_ACTION ITEM_
Look through the data below and work out how many lines hold "JALAN"; state only the number.
= Beginning of Section =
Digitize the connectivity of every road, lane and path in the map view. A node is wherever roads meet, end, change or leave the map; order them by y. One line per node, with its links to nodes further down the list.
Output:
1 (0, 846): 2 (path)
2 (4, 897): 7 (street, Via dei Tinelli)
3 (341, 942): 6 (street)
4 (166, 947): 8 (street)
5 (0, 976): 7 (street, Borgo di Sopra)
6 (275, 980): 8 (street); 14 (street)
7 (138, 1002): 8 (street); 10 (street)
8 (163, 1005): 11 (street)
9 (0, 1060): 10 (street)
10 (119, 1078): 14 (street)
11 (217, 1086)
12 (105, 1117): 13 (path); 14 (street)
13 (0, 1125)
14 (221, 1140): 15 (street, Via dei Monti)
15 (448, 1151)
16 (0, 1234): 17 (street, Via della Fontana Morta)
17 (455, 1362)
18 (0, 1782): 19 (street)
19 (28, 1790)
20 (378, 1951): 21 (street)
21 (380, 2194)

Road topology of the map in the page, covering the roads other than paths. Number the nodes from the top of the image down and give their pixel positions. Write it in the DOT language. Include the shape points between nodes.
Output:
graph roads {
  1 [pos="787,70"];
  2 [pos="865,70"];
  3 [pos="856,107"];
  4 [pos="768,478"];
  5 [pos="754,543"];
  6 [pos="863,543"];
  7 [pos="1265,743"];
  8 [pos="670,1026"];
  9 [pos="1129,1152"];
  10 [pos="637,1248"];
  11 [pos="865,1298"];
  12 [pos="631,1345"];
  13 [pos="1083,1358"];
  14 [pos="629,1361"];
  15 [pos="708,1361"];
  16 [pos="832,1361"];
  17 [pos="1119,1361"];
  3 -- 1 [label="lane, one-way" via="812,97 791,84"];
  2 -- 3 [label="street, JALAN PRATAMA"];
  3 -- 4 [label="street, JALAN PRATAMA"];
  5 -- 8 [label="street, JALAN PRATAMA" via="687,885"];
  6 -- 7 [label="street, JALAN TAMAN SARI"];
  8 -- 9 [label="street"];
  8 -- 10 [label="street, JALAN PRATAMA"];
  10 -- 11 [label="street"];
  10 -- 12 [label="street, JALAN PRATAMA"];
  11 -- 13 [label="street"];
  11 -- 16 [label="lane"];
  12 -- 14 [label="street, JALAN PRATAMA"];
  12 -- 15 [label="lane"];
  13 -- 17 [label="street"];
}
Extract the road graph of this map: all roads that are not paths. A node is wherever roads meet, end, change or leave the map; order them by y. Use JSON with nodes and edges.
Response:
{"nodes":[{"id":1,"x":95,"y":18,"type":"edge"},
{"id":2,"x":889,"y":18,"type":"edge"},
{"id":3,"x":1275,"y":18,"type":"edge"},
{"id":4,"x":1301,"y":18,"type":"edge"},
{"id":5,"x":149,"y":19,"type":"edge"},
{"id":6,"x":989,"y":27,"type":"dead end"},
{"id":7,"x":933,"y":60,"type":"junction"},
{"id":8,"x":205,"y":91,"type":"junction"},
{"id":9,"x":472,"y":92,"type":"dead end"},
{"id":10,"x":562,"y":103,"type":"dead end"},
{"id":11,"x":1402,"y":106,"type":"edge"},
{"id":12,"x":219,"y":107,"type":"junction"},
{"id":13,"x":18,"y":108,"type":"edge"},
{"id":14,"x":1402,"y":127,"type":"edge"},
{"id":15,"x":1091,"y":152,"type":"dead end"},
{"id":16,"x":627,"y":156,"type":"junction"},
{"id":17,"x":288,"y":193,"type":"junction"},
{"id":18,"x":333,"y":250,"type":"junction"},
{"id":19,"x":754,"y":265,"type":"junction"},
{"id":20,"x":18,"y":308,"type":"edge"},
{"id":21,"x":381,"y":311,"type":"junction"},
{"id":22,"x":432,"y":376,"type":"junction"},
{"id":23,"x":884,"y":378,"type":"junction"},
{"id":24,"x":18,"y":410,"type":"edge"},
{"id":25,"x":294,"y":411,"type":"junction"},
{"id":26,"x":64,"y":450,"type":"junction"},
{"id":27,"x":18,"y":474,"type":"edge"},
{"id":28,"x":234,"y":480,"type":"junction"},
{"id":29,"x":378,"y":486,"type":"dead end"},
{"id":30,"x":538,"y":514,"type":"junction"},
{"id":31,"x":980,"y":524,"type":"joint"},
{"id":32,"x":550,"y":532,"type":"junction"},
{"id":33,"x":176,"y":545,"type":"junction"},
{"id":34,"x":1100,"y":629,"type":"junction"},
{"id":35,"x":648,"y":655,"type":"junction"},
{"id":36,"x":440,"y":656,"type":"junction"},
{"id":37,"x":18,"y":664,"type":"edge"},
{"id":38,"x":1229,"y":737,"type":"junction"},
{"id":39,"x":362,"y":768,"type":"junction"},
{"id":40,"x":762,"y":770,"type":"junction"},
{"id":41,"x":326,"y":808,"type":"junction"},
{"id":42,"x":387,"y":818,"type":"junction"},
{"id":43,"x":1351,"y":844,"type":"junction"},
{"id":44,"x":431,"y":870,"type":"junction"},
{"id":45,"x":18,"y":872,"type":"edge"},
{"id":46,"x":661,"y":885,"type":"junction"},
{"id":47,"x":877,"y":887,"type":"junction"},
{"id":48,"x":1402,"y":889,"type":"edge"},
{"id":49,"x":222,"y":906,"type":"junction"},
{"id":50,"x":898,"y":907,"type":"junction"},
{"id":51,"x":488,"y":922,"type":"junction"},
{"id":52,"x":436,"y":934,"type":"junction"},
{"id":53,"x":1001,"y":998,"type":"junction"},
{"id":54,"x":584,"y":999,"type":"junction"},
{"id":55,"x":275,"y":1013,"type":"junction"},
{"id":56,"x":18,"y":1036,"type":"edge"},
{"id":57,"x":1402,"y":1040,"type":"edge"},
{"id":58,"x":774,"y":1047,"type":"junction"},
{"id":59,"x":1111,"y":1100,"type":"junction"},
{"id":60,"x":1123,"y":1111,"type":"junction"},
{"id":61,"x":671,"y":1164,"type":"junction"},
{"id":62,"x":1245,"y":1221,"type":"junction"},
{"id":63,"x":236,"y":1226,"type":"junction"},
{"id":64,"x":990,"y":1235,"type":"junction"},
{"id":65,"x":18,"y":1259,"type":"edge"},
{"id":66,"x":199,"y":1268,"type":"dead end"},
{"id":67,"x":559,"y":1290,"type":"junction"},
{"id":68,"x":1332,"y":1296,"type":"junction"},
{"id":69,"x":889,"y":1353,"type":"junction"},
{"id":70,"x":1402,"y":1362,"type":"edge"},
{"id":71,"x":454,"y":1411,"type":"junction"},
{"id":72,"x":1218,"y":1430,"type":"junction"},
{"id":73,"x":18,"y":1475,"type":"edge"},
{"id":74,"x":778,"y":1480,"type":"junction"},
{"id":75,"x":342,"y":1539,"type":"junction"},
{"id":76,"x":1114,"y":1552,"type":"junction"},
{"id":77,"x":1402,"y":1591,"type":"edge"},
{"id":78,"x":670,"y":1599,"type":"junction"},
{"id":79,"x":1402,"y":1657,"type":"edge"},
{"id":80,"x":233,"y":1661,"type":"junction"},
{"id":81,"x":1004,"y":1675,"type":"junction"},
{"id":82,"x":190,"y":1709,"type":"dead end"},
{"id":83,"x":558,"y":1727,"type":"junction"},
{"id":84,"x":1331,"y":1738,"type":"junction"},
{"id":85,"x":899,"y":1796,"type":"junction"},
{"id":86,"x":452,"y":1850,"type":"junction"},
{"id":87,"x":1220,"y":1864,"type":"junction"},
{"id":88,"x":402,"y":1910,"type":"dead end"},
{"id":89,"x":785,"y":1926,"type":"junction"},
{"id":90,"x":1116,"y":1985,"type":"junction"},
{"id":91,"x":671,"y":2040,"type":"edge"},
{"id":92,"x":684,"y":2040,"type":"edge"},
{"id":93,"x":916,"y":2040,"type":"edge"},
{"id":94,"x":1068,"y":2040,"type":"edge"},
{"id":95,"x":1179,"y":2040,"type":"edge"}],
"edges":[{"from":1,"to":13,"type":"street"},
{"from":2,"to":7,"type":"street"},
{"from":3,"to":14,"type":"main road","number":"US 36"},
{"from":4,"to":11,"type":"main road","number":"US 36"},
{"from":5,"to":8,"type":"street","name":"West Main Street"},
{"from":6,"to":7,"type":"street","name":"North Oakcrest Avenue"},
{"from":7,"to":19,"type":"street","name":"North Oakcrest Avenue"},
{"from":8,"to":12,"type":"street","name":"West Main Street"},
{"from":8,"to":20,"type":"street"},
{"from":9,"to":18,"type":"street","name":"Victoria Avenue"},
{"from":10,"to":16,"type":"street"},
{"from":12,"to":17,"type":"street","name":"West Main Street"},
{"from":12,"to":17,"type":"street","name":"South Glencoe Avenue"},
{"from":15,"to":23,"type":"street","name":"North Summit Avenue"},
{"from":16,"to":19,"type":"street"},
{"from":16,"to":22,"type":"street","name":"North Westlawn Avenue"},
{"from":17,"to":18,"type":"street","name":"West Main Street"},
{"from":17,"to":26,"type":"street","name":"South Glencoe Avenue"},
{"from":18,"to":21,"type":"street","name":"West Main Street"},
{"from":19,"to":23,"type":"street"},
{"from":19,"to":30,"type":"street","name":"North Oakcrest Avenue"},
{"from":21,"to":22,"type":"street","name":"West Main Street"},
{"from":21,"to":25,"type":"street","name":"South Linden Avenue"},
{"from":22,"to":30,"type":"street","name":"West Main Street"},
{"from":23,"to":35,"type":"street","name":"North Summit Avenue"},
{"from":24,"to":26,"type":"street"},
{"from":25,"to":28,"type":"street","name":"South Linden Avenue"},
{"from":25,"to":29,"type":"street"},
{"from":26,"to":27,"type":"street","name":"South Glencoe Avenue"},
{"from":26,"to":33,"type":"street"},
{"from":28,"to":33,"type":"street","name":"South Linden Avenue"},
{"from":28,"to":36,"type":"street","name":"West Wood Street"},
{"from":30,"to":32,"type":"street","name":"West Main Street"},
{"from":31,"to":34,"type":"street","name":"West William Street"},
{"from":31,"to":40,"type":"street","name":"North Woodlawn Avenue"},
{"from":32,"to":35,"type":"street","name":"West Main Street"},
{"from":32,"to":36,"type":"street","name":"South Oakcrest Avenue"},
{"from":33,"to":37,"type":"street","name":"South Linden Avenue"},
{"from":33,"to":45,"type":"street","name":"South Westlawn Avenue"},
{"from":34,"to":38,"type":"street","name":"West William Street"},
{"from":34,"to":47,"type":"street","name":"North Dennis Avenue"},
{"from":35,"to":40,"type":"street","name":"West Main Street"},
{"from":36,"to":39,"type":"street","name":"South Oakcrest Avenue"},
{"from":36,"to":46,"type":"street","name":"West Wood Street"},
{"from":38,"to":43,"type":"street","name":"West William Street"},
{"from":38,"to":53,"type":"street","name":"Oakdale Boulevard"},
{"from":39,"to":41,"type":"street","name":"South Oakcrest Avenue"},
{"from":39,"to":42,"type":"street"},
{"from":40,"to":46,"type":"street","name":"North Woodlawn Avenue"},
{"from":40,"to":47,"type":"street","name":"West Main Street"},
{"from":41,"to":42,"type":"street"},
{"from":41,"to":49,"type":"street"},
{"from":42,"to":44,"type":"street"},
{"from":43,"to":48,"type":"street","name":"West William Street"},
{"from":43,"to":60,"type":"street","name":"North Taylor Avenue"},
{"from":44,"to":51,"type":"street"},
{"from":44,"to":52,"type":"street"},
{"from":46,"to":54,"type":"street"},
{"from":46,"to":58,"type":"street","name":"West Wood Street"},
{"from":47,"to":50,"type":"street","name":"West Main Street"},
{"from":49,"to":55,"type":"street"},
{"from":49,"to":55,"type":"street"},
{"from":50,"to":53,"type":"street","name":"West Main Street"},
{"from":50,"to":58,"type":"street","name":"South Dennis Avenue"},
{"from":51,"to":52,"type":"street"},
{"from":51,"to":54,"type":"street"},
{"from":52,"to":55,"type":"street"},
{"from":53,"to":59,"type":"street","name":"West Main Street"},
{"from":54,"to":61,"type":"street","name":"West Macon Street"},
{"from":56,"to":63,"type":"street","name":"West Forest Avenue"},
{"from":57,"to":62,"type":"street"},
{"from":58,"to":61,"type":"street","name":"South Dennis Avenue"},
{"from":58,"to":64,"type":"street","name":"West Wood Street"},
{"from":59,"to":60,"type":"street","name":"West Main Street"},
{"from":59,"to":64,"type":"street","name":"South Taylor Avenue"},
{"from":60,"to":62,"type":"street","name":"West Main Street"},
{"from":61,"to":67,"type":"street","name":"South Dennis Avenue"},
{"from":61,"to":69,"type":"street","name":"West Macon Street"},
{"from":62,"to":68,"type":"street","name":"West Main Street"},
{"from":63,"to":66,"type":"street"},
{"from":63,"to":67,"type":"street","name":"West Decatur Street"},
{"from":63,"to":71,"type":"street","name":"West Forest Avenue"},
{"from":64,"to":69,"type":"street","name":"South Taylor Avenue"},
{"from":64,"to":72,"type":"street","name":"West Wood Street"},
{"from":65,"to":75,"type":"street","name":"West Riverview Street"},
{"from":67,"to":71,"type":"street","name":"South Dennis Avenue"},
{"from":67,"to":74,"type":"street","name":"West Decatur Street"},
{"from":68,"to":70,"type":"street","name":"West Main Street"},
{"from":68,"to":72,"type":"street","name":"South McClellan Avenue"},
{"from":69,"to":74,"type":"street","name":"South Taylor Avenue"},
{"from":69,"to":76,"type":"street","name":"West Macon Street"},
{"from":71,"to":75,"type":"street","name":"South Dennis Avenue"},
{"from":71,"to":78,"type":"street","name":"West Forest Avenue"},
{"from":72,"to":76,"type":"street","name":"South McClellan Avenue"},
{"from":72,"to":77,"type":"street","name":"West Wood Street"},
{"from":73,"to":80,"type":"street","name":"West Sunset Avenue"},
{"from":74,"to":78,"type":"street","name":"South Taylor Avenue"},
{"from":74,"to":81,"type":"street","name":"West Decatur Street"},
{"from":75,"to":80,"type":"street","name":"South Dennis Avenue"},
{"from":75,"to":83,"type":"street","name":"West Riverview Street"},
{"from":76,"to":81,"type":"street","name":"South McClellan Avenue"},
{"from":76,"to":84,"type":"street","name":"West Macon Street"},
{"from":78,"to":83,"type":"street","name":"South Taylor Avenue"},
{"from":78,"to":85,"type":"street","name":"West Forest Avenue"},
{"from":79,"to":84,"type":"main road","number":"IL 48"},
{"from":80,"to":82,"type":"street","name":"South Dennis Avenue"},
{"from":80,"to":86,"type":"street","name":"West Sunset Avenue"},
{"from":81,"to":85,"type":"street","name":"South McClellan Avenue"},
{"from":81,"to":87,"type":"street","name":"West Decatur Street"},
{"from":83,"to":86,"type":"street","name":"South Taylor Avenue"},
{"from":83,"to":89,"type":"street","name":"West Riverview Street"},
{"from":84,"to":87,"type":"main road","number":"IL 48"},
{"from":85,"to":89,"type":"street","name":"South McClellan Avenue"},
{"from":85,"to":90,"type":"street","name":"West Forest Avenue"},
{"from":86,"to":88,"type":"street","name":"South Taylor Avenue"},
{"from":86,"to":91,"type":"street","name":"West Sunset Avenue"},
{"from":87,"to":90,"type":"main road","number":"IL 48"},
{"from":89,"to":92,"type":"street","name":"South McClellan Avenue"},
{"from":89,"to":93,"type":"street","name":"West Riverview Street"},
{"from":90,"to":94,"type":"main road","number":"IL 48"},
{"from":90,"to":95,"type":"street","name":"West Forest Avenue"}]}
= End of Section =
_RESPONSE_
7